[Data entries]

· · · ·

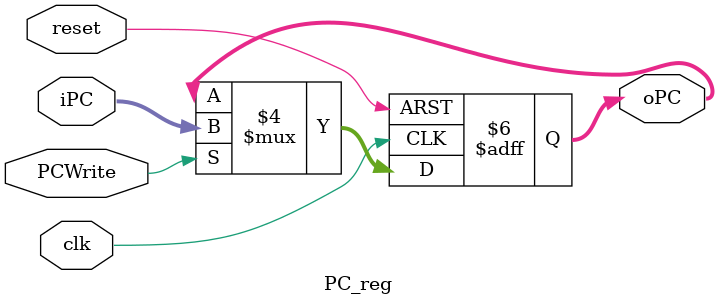
<source format=v>
`timescale 1ns / 1ps

module PC_reg(clk,
			reset,
			PCWrite,
			iPC,
			oPC);

	input clk;
    input reset;
    input PCWrite;
    input [31:0] iPC;
    output reg [31:0] oPC;
	
	always @(posedge clk or negedge reset)
	begin
		if (~reset)
			oPC <= 32'h80000000;
		else
		begin
			if (PCWrite == 1'b1)
			begin
				oPC <= iPC;
			end
		end
	end

endmodule

</source>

· · · ·

DIRECTIVE: In the records above, find every line containing the word "input" and show it.

YOUR RESPONSE:
	input clk;
    input reset;
    input PCWrite;
    input [31:0] iPC;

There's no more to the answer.